Gase noticed a few things as he re-watched Ball's 1-yard loss (see screenshot). Both safeties were near the line of scrimmage, leaving a huge void in the middle of the field. The safety on the single-receiver side of the formation was in position to stop the run or double-team receiver Demaryius Thomas if necessary.

"I'm watching it and wondering what would happen if we ran play-action to this guy [the safety]," Gase said. "Would he suck up enough? The corner was playing outside, the safety was playing inside. I said, 'Go slow off the ball and then run a slant.' We never repped this in practice. We walked through it."

The play made its way onto the call sheet on first-and-goal from the 3 with 7:55 left in the third quarter and Denver holding a 13-3 lead. Manning was under center this time. He took the snap, turned and dipped to simulate the handoff. Ball charged forward toward the end zone, freezing the safety, Steve Gregory, enough to neutralize him. Thomas worked outside, then back under the corner, Alfonzo Dennard, before easily snatching Manning's pass in the end zone.

The TV broadcast of the play shows Manning extending his index finger toward the Denver sideline as he jogged off the field following the play -- a nod to the coaching staff that any playcaller would savor, especially coming from a future Hall of Famer.

"It was my favorite one of all time," Gase said.

Gase has company there. Oakland Raiders quarterbacks coach Brian Callahan, an offensive assistant on that 2013 Broncos staff, referenced the same play when asked independently for a good example of a team adding a new play. Plenty of other new plays produce modest results or fizzle, sometimes never to see the playing field again. But when they work, especially in a big moment, there are few better feelings for the people involved.

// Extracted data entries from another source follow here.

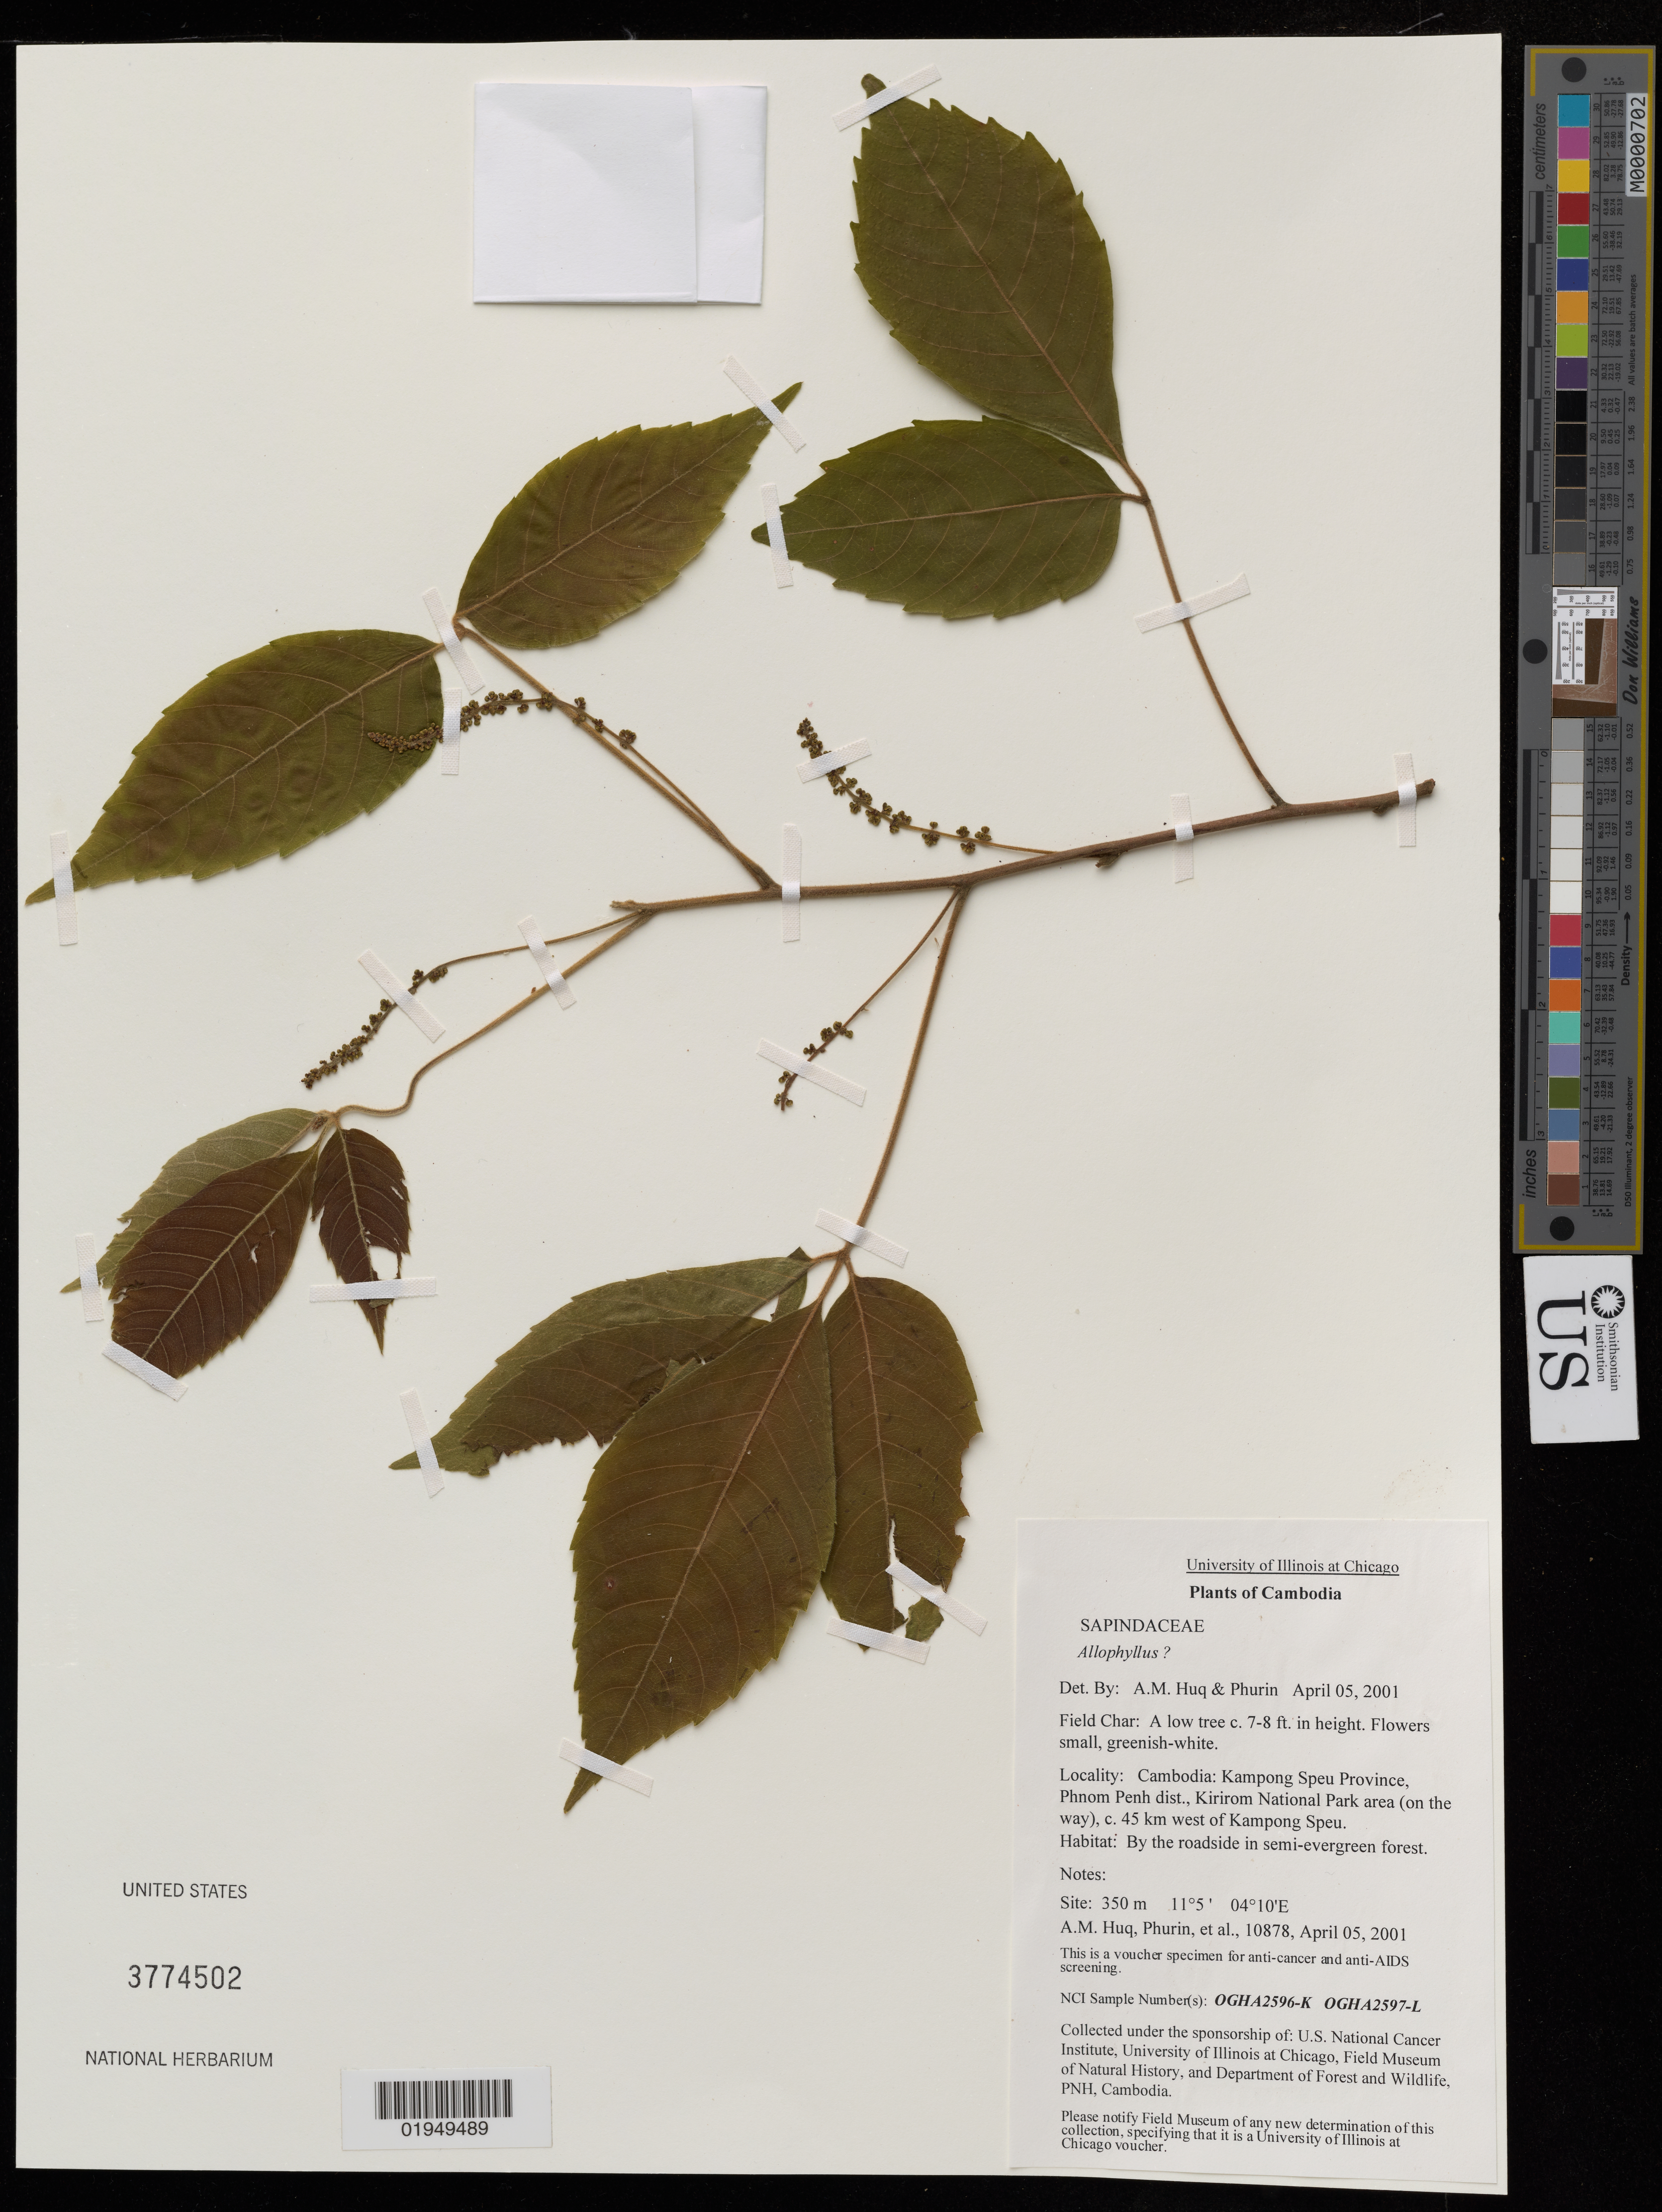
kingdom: Plantae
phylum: Tracheophyta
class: Magnoliopsida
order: Sapindales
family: Sapindaceae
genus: Allophylus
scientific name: Allophylus sp.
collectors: A. M. Huq, -. Phurin & et al.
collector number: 10878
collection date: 2001-04-05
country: Cambodia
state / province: Kampong Speu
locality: Phnom Penh dist., Kirirom National Park area (on the way), c. 45 km west of Kampong Speu.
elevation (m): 350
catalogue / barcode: US 3774502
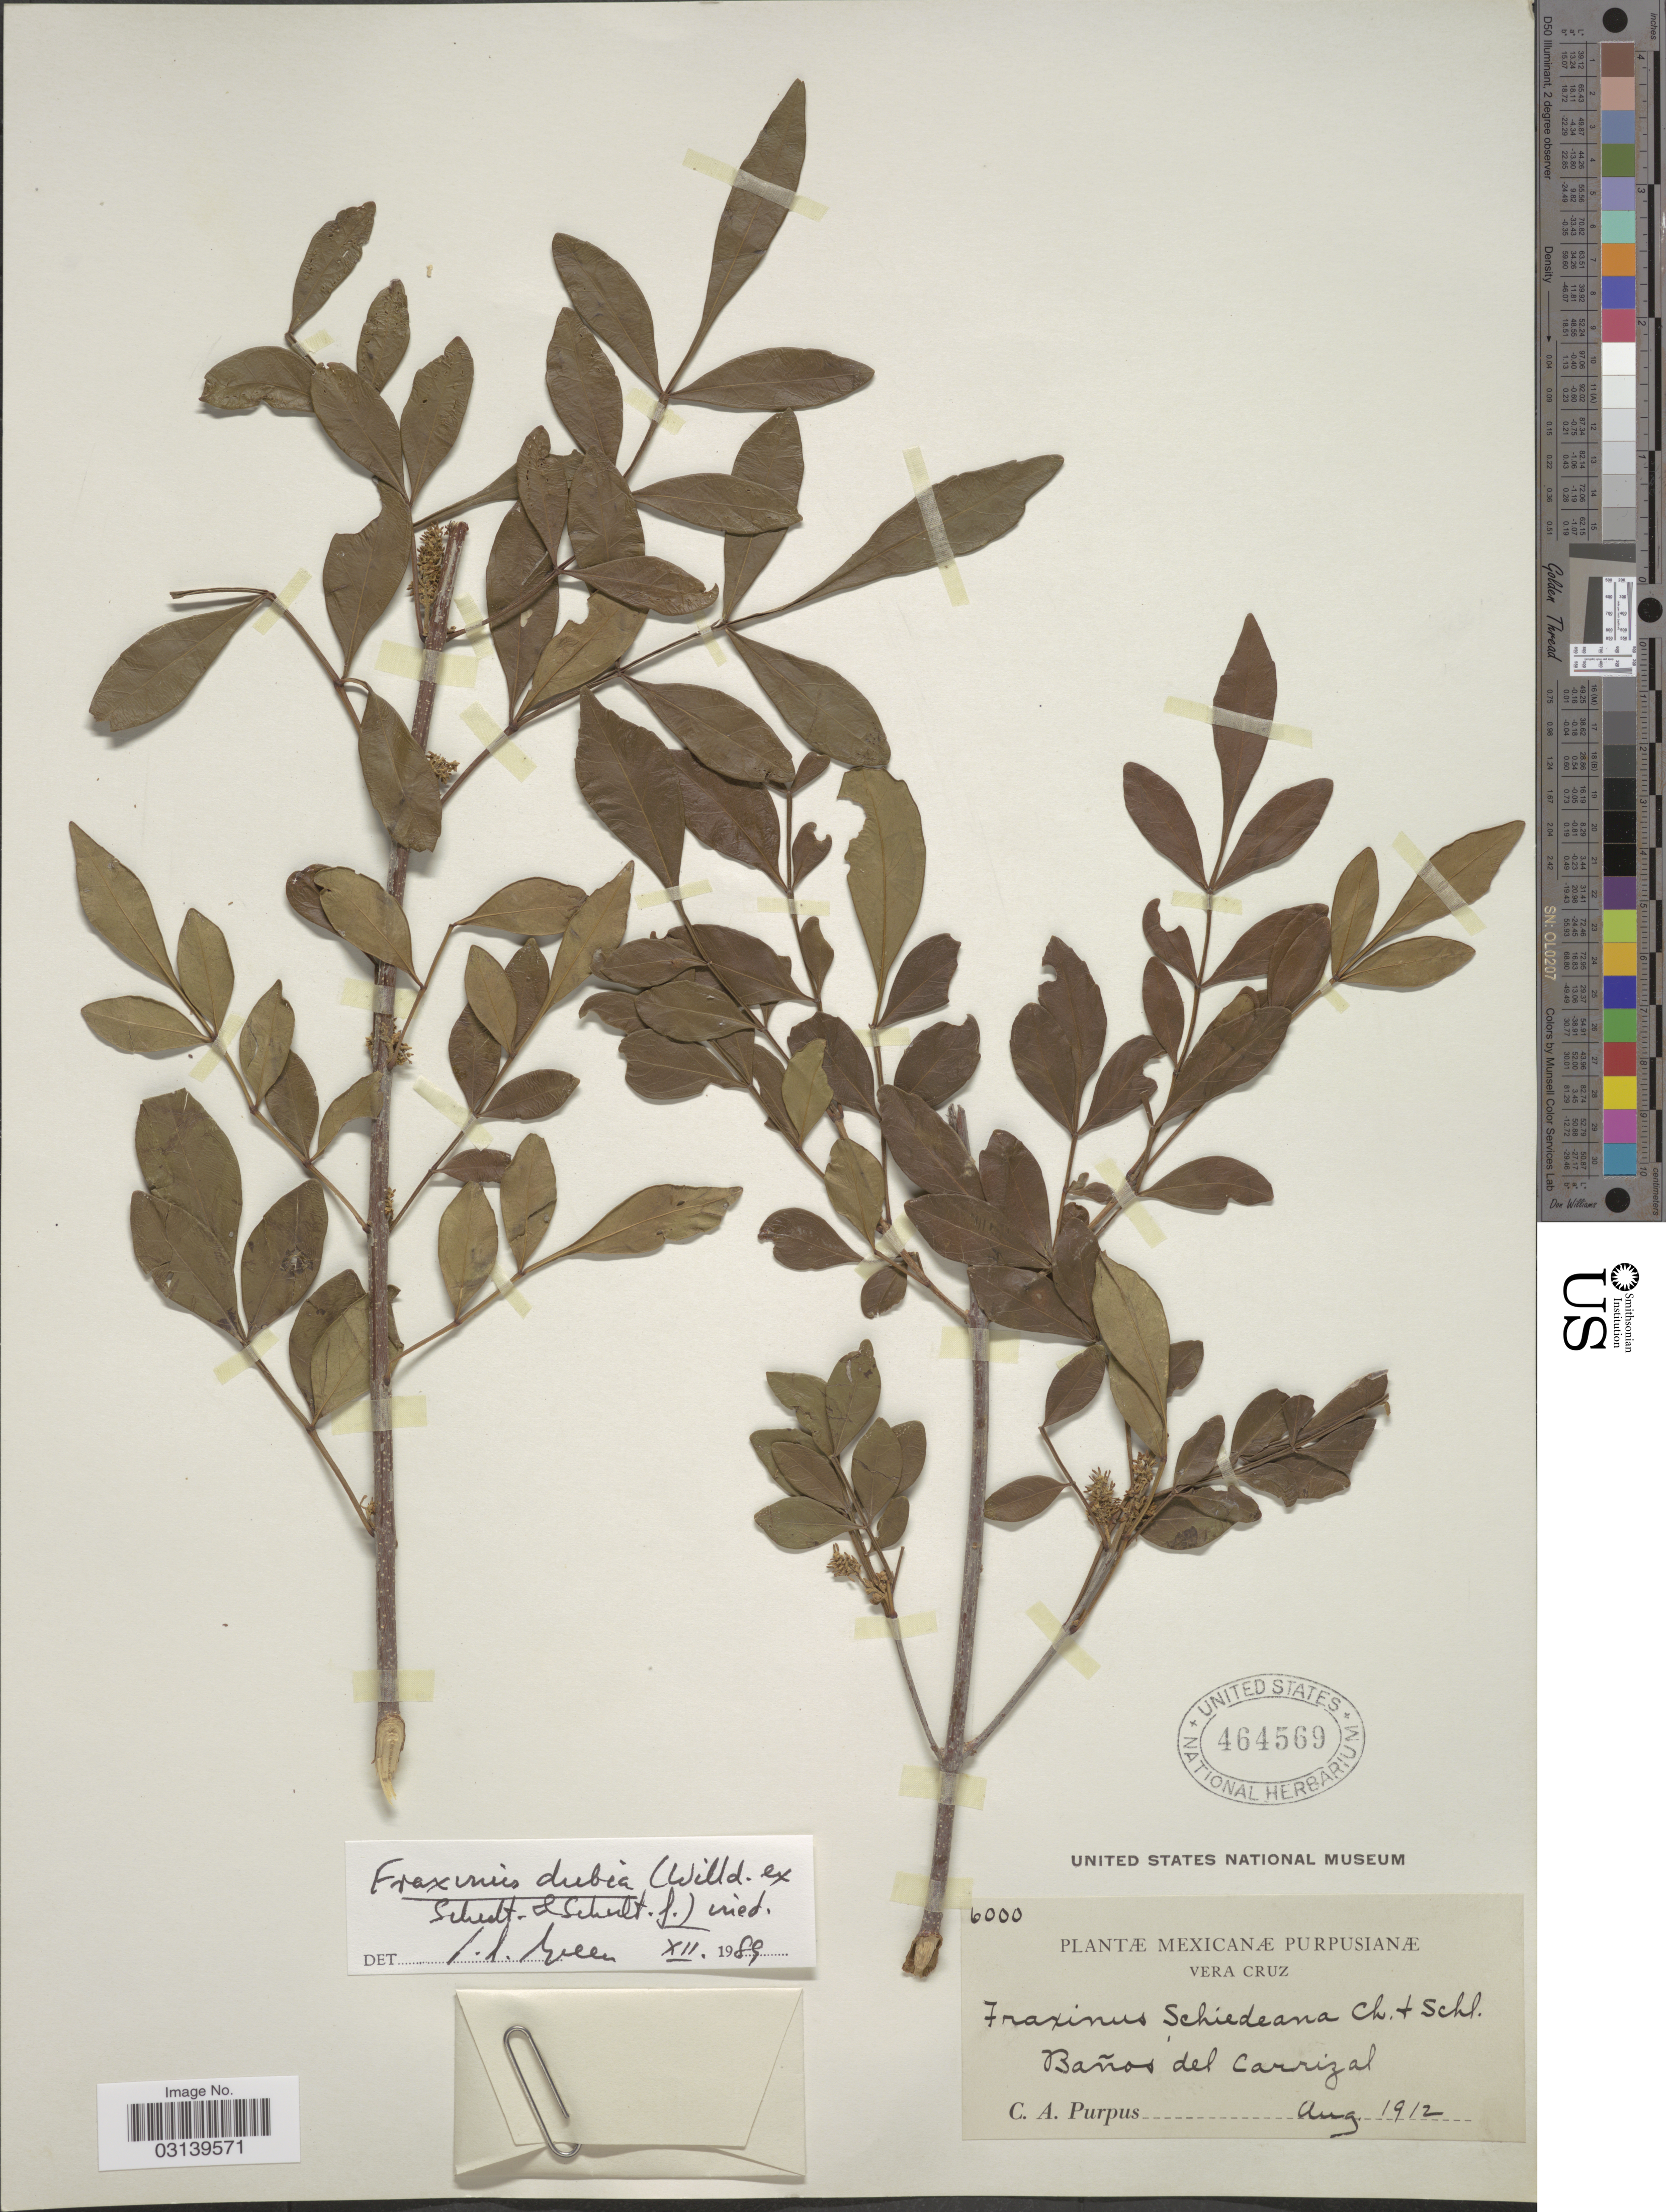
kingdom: Plantae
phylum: Tracheophyta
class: Magnoliopsida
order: Lamiales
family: Oleaceae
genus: Fraxinus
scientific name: Fraxinus dubia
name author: (Willd. ex Schult. & Schult. f.) P.S. Green & M. Nee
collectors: C. A. Purpus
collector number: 6000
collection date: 1912-08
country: Mexico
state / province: Veracruz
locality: Vera Cruz, Baños del Carrizal.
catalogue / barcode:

"A lot of people don't want to add at the last minute," Callahan said, "but with Peyton, you kind of had to because he would always have ideas and he is still studying tape. There was just a huge void back there that Adam had picked up on during the latter part of the week. That is the most memorable one I have, where we put in the play on Saturday, we hadn't run anything like it prior and then scored a touchdown in an AFC Championship Game -- that stands out."


Play No. 3: The new play customized for specific personnel

The Raiders' new offensive coordinator, Greg Olson, served in the same role with the team in 2013-14, when Dennis Allen was the head coach and the team did not have an established starting quarterback. Olson added a play that produced the longest run by a quarterback in NFL history, a 93-yarder by Terrelle Pryor on the first snap from scrimmage during a 21-18 victory over Pittsburgh.

"Most plays get added based upon knowing what the defensive rules are -- say, knowing what the corner's rule is when he has a flat coming towards him, knowing what the safety's rule would be when he has the No. 2 coming vertical, those kinds of things, and then designing something to beat that," Olson said. "Or, we will watch all the 2-by-2 formations and sort it by Cover 2, see three other teams running something against it and then add that if we think our guys can do it."

The zone-read play designed to take advantage of Pryor's uncommon speed was closely related to a conventional running play the Raiders had been using.

"We did a lot of things that year based on the quarterback we had," Olson said. "That play fit into a jab play we were running. We ran the jab, but arced the tight end and made it a zone-read where if the end chased down, you go ahead and pull it. If you ask the safety for Pittsburgh who bit on it, he would say, 'Shoot, they had been running that for weeks and weeks, giving the same look, I came crashing down and he pulled it.'"

It was a classic case of adding a play to suit specific personnel.

"Certainly we weren't running that offense with Carson Palmer," Olson said.